Il 26% degli intervistati tra i contrari e gli indecisi si dichiarano più disponibili infatti ad accettare la costruzione di una centrale nucleare nel proprio comune a fronte delle possibili compensazioni, dove al primo posto in ordine di importanza, con ben il 75% tra gli intervistati pronti a mutare la propria opinione al riguardo, figura la bolletta energetica gratuita per dieci anni per i residenti nell’area dove verrebbe installato l’impianto; al secondo e al terzo posto a parimerito, sempre per i due terzi del campione, la messa in sicurezza di fiumi, torrenti e altre zone ambientali potenzialmente a rischio e il miglioramento dell’ambiente con la creazione di nuovi parchi, aree verdi e azioni di rimboschimento, ai quali è sensibile il 74% del campione fra i contrari e gli indecisi.

Questo dato è corroborato dall’esperienza: la qualità della vita, in una scala da 1 a 10, è infatti percepita come migliore rispetto alla media nazionale in prossimità dei siti dei vecchi impianti nucleari in corso di dismissione, dove la popolazione ha potuto godere di tali benefici con la loro installazione.

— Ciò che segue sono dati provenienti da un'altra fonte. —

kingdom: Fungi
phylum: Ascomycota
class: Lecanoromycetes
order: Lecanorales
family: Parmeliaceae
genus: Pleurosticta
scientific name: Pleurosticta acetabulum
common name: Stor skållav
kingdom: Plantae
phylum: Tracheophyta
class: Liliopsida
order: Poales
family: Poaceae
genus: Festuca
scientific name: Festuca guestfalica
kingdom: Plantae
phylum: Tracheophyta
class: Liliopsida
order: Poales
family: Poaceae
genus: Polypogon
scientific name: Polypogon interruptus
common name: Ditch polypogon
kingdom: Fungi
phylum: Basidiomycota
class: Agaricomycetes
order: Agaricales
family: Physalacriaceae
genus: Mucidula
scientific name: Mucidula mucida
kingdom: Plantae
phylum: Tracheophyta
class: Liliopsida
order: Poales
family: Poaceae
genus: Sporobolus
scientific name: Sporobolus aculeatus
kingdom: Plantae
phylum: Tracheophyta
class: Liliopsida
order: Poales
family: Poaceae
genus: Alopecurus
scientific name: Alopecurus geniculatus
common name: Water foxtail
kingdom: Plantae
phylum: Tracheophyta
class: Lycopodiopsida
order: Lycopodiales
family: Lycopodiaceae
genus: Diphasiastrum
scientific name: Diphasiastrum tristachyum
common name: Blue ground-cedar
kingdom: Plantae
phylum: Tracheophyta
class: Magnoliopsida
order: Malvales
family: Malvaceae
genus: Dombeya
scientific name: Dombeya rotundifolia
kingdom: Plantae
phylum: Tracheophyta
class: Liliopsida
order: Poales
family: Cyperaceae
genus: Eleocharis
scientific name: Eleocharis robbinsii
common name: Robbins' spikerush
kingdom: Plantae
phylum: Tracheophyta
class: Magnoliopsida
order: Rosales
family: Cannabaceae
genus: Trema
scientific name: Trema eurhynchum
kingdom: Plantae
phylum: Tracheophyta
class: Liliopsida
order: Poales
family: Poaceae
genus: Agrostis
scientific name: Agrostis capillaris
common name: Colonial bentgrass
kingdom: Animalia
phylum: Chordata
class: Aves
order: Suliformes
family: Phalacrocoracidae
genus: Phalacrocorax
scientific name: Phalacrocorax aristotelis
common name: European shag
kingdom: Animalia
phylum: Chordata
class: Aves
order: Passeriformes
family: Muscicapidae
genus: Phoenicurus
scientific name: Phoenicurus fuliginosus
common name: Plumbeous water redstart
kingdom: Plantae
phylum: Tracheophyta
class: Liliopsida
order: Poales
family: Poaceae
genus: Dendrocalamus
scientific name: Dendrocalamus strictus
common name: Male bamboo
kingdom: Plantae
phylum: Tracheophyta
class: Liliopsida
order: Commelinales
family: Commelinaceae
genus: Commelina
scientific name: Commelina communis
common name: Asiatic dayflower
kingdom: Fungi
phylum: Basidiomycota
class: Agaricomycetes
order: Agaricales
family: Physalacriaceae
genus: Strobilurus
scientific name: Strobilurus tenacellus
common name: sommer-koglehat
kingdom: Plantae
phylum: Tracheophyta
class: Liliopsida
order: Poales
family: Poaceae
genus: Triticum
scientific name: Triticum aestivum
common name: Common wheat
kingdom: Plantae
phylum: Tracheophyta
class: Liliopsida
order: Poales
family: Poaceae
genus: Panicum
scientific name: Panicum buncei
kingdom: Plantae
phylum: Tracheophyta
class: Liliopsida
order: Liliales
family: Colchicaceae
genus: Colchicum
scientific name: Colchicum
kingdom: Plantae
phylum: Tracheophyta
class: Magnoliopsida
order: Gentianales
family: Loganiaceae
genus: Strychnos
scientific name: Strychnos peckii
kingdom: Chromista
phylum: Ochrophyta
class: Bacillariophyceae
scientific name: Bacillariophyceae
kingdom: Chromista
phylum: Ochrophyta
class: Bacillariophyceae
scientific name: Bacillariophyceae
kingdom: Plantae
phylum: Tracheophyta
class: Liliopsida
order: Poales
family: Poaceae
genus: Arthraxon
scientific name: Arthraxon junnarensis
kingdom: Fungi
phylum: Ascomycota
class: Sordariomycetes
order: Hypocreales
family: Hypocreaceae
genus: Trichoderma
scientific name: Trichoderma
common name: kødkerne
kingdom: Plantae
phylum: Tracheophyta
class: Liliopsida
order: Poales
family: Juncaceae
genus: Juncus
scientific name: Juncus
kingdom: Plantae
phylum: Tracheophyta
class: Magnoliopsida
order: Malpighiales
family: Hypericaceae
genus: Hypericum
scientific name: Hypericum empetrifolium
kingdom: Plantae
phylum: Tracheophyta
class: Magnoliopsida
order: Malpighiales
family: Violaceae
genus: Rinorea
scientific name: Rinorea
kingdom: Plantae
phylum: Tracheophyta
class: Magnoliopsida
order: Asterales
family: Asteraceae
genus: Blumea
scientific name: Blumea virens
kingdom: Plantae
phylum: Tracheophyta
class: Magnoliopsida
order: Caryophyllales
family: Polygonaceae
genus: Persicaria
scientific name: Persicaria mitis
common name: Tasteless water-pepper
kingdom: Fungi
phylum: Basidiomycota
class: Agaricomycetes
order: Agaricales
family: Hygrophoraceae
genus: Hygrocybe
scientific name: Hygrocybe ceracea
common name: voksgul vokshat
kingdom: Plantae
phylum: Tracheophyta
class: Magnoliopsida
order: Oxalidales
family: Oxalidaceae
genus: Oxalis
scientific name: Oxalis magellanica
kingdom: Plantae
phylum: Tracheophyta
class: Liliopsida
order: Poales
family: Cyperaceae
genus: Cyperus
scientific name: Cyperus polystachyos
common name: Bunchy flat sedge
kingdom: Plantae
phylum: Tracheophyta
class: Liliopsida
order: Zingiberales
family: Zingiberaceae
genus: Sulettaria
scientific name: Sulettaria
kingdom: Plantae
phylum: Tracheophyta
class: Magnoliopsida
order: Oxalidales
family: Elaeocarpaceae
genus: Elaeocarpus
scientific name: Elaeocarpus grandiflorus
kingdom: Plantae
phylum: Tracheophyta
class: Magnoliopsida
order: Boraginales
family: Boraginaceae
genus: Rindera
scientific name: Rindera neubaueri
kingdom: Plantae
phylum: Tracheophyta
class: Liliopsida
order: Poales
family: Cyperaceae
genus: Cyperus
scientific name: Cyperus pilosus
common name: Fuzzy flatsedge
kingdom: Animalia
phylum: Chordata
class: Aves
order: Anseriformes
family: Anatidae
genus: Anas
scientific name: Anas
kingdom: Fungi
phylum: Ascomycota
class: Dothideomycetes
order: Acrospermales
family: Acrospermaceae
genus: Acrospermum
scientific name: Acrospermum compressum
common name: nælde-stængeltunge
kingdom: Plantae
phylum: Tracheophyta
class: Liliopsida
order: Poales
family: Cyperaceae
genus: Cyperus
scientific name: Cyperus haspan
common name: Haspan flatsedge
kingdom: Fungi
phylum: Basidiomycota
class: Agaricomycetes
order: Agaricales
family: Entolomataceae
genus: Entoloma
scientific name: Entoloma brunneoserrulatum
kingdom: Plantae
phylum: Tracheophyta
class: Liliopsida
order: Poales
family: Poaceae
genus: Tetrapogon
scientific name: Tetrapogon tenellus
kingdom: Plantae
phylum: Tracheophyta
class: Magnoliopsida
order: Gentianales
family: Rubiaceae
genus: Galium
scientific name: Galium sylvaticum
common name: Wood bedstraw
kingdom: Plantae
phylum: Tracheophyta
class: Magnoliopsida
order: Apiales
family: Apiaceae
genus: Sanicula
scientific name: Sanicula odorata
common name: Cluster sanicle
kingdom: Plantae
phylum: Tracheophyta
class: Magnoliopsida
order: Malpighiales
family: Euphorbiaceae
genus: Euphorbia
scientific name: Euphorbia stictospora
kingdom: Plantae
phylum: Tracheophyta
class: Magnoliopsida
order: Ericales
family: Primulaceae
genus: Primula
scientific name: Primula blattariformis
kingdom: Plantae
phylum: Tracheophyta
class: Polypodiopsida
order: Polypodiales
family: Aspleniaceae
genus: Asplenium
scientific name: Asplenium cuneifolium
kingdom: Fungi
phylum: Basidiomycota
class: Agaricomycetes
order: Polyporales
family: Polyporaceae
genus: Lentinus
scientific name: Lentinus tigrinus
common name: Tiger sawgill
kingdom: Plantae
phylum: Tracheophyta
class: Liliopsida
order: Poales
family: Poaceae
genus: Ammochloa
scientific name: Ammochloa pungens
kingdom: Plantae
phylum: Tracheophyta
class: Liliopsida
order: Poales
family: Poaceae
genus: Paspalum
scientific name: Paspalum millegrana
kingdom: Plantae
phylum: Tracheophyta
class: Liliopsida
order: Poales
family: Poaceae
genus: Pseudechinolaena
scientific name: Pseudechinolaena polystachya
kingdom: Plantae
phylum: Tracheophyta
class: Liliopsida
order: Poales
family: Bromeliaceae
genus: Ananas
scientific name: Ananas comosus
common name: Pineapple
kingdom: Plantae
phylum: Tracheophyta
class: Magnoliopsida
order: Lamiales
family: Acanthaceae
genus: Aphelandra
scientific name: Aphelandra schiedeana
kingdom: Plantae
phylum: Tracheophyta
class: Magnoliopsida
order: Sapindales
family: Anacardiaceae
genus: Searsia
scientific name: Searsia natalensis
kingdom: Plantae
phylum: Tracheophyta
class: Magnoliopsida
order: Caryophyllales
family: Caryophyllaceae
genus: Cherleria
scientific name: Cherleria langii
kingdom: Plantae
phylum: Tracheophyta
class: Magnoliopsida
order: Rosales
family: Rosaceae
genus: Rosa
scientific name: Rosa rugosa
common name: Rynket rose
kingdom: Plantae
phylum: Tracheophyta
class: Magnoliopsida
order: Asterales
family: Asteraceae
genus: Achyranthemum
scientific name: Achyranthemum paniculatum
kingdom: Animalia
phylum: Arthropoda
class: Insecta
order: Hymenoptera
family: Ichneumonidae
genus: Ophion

Vale in generale, con un punteggio di 6,8 per chi vive in un’area entro i 15 km da un impianto nucleare rispetto al punteggio di 6,4 della media nazionale, sia per tutti gli indicatori specifici, e in particolare per la qualità dell’ambiente, valutata con un punteggio di 6,9 contro 6,0, e delle infrastrutture, con un 6,3 contro il 5,4.

Ora non resta che capire i tempi del Parlamento. Il ddl, che apre all’istituzione di un’Autorità indipendente per la sicurezza e stanzia una copertura di 60 milioni nel triennio 2027-2029 per gli investimenti, delegherà l’esecutivo ad adottare, entro dodici mesi dalla data di entrata in vigore della legge, uno o più decreti legislativi recanti la disciplina per la produzione di energia da fonte nucleare sostenibile sul territorio nazionale, anche ai fini della produzione di idrogeno, “la disattivazione e lo smantellamento degli impianti esistenti, la gestione dei rifiuti radioattivi e del combustibile nucleare esaurito, la ricerca, lo sviluppo e l’utilizzo dell’energia da fusione, nonché la riorganizzazione delle competenze e delle funzioni in materia, anche mediante riordino e modificazioni della normativa vigente”. La macchina si è messa in moto.